Work task: Figure out how many lines of the material below contain the word "موشکی". Answer with the number only.

Supplied data:
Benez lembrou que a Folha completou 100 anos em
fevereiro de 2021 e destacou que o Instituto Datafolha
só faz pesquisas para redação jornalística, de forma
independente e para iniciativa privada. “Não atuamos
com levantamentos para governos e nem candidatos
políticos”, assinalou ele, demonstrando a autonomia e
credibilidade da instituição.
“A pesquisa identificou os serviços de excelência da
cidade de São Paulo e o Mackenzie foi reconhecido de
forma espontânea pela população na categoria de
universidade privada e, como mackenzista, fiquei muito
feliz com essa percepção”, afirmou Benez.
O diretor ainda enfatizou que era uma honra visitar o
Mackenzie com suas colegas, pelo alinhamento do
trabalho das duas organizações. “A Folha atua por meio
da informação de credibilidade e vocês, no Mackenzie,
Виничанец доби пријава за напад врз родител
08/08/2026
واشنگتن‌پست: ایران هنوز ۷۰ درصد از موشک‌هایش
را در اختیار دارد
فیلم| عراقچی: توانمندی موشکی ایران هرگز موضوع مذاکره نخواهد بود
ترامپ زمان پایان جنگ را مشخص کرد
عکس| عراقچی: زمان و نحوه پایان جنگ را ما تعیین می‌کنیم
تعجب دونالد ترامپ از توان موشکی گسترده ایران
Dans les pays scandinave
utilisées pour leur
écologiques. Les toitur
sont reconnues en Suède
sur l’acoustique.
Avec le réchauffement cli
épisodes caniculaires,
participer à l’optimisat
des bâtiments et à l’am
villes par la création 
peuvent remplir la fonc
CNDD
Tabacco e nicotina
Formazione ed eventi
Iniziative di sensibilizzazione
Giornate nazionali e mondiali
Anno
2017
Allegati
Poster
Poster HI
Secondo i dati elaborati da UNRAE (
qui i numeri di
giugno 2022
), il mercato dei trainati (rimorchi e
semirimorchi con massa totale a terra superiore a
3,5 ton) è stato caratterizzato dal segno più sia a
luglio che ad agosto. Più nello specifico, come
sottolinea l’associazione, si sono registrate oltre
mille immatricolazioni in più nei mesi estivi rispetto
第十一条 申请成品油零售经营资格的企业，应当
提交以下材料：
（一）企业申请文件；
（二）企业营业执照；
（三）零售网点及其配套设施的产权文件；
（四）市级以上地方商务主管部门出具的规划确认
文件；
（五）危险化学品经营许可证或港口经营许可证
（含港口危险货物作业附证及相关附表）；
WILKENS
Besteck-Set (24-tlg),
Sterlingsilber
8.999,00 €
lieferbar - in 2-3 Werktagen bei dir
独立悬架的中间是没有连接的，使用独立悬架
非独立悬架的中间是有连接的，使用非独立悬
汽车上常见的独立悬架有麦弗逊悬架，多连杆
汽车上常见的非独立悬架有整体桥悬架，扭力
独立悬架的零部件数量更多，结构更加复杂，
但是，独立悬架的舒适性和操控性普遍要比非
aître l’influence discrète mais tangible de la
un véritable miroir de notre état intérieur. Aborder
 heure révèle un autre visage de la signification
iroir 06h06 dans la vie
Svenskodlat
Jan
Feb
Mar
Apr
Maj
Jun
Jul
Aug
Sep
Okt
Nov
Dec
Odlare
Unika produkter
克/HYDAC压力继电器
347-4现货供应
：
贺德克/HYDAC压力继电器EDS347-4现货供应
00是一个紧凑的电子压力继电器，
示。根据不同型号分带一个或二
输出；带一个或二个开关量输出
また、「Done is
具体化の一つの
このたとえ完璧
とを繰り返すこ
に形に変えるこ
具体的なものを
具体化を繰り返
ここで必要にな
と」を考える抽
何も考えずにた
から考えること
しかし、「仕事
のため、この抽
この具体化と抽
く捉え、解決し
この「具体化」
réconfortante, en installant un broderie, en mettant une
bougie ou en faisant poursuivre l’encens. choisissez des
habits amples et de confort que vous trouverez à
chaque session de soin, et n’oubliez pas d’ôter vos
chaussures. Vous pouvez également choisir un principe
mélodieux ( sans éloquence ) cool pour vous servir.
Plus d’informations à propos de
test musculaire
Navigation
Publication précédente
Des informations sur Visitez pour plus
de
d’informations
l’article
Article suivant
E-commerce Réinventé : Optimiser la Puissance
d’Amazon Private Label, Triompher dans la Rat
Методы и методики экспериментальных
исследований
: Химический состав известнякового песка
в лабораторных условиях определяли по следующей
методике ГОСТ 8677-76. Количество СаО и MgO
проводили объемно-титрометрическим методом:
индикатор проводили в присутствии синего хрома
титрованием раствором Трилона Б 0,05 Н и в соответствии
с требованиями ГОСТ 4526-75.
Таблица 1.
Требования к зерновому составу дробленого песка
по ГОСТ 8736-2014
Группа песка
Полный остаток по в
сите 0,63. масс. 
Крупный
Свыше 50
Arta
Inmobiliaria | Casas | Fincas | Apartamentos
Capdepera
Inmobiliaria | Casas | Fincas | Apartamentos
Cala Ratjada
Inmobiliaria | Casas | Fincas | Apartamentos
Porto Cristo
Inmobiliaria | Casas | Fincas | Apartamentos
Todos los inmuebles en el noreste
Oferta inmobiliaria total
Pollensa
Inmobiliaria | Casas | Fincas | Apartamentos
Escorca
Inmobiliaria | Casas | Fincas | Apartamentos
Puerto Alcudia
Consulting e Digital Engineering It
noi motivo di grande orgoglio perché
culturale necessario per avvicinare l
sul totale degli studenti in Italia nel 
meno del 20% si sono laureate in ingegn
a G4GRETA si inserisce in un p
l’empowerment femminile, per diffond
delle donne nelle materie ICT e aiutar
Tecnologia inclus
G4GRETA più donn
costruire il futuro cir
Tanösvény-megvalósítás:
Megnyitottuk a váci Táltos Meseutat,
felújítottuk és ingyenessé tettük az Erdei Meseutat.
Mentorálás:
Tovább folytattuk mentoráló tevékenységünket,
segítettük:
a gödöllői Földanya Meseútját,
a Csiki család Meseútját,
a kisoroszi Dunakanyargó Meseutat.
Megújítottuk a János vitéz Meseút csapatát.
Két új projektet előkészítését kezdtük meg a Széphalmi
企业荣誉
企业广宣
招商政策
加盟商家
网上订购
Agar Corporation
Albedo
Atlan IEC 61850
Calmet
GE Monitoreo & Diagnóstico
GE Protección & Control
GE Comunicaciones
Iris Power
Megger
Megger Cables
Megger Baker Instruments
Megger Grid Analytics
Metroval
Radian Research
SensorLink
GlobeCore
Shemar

Answer to the exercise: 2